Mavis's Shoe

Author of two novels and a creative memoir.

Monday 5 March 2012

Proximity of the Past


Andrew Greig once spoke on the radio about a sense of there being no time or space when he found himself in certain wild and isolated places. I recognised this instantly and was so excited to hear such things spoken of on the radio that I bought one of his books on the strength of it. Yesterday I had the opposite experience, of being overwhelmingly aware of time and of events in the past feeling very close indeed.

Being in Kintyre at the weekend on other business (pleasure, to be exact) I made the trip to the Mull. After a gate there is several miles of road, very winding and also very windy (as in windswept and blowing-a-gale) which lead you to the top of the hill above the lighthouse. It was a multi-season day involving brilliant sunshine, hailstones and snow in quick succession many times over, all carried towards us on a bitterly cold wind. We parked the car and made our way down the steeply snaking road and departed from the way onto a hummock. There we stopped and watched the squalls race across the twelve miles between Scotland and Ireland and the curtains of hail showers as they floated eerily in our direction for as long as we could bear the chill.

This was where ships passed in great numbers during WW2 making their way in convoys from Liverpool via the Isle of Mann and then out across the Atlantic for vital supplies, dodging German U-boats and air attacks as they went. Having been unaware of this the last time I visited a few years ago I was suddenly struck by the vision of this place as a naval highway at that time, choc-a-bloc with activity. The Scottish coast there is inhospitable in the extreme and many ships have foundered thereupon, hence the lighthouse built in 1788 by Thomas Smith and Robert Stevenson, grandfather of the great and wonderful author Robert Louis Stevenson.

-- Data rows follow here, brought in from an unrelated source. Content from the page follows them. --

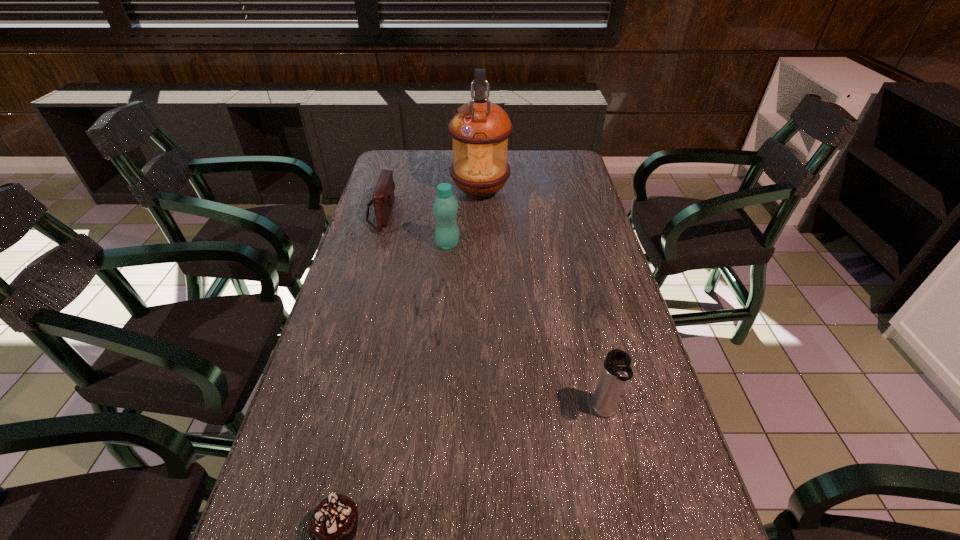
Locate an element on the screen. the tallest object is located at coordinates (479, 129).

Identify the location of the third farthest object. (445, 206).

Locate an element on the screen. the third shortest object is located at coordinates (616, 370).

Find the location of a particular element. This screenshot has height=540, width=960. the fourth farthest object is located at coordinates (616, 370).

The height and width of the screenshot is (540, 960). I want to click on shoulder bag, so click(x=383, y=198).

Find the location of a particular element. This screenshot has height=540, width=960. the fourth tallest object is located at coordinates (383, 198).

Where is `free location located on the right of the tallest object`? This screenshot has width=960, height=540. free location located on the right of the tallest object is located at coordinates (538, 192).

At what (x,y) coordinates should I click in order to perform the action: click on free space located 0.220m on the right of the bottle. Please return your answer as a coordinate pair (x, y). Looking at the image, I should click on (531, 245).

Find the location of a particular element. vacant space located on the handle side of the fourth farthest object is located at coordinates (618, 474).

The image size is (960, 540). What are the coordinates of `vacant region located 0.090m on the front flap of the shoulder bag` in the screenshot? It's located at (420, 213).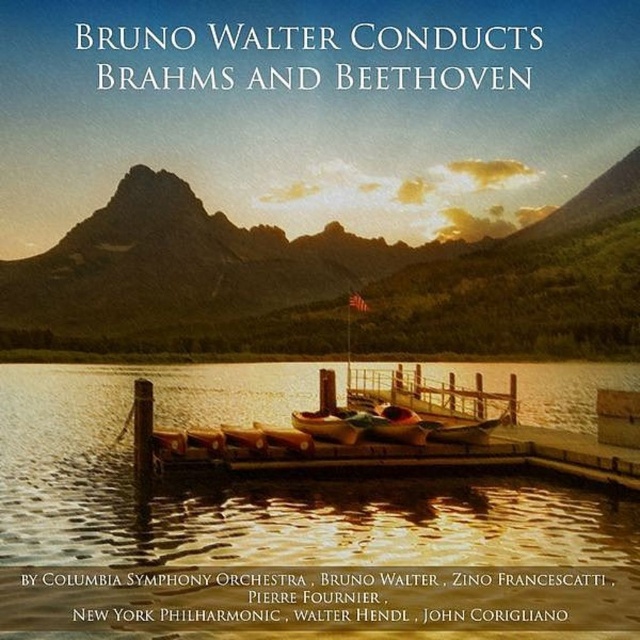
Question: Can you confirm if glistening water at dock center is positioned above green textured mountain at center?

Choices:
 (A) yes
 (B) no

Answer: (B)

Question: Does glistening water at dock center appear on the right side of green textured mountain at center?

Choices:
 (A) yes
 (B) no

Answer: (B)

Question: Does glistening water at dock center appear under green textured mountain at center?

Choices:
 (A) no
 (B) yes

Answer: (B)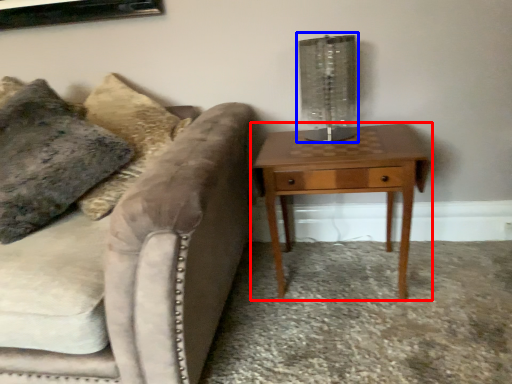
Question: Which point is closer to the camera, nightstand (highlighted by a red box) or table lamp (highlighted by a blue box)?

Choices:
 (A) nightstand
 (B) table lamp

Answer: (A)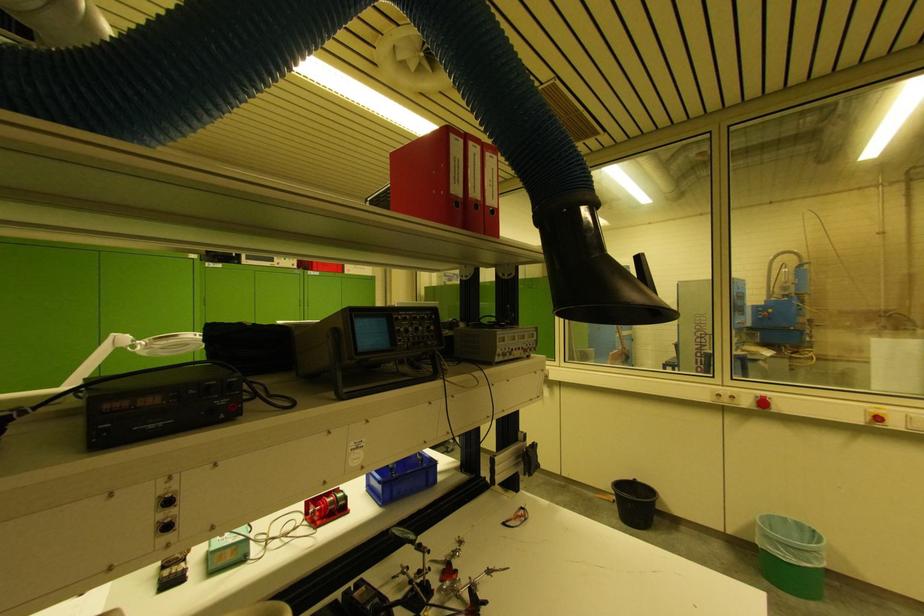
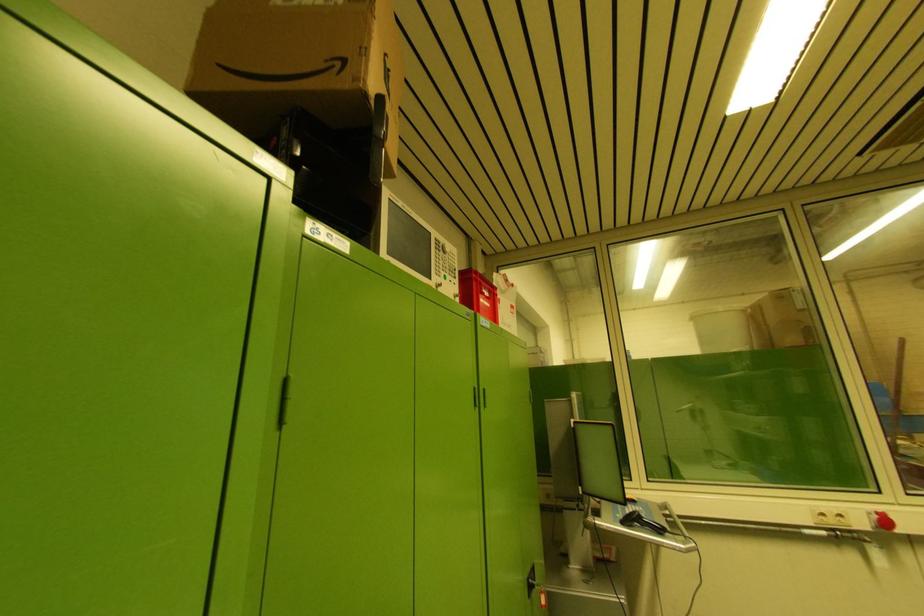
The images are taken continuously from a first-person perspective. In which direction are you moving?

The cameraman walked toward left, forward.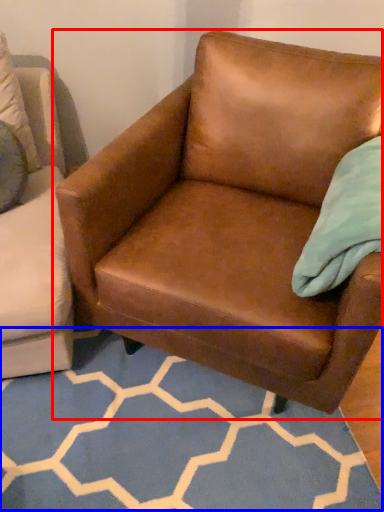
Question: Which of the following is the closest to the observer, chair (highlighted by a red box) or pattern (highlighted by a blue box)?

Choices:
 (A) chair
 (B) pattern

Answer: (A)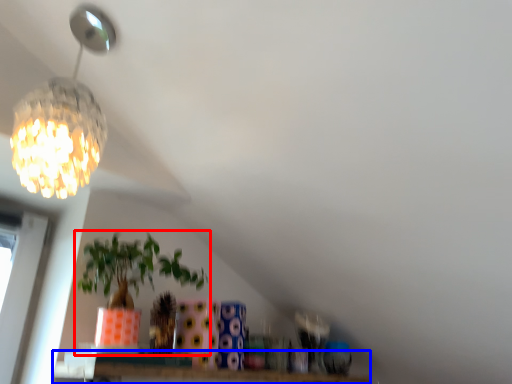
Question: Which of the following is the farthest to the observer, houseplant (highlighted by a red box) or window (highlighted by a blue box)?

Choices:
 (A) houseplant
 (B) window

Answer: (B)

But on the 2nd of July 1940 in the early hours of the day, the Arandora Star passed through that channel with a cargo of mostly innocent Italian internees and German refugees from Nazi Germany. I stood on the hillside and imagined their ship sneaking past a moonlit coast and passing on into the dark unknown on their unprotected passage to Canada and forced exile. In the British panic in the face of Mussolini’s partnership with Hitler on the 10th of June of that year, no convoy was afforded them and shortly after Malin Head they were spotted by Günther Prien, the commander of the same U-boat which sunk the Royal Oak in Scapa Flow near the outbreak of the war with the loss of 833 lives, mostly ‘boy sailors’. In the hurry to be rid of these Italian internees, who were erroneously perceived as a massive threat, the Arandora Star was not marked with a red cross and was therefore considered fair game and torpedoed. More than 800 people died that night though the exact number is not known, such had been the rush to board them. Several Scottish islands have graves marked ‘Unknown Italian’. Those that survived this ordeal and were picked up by rescue boats were taken to Greenock, transported back to Liverpool and put on another ship bound for Australia.

How strange to stand on that spot and see in my mind’s eye this huge ship passing into its darkest night.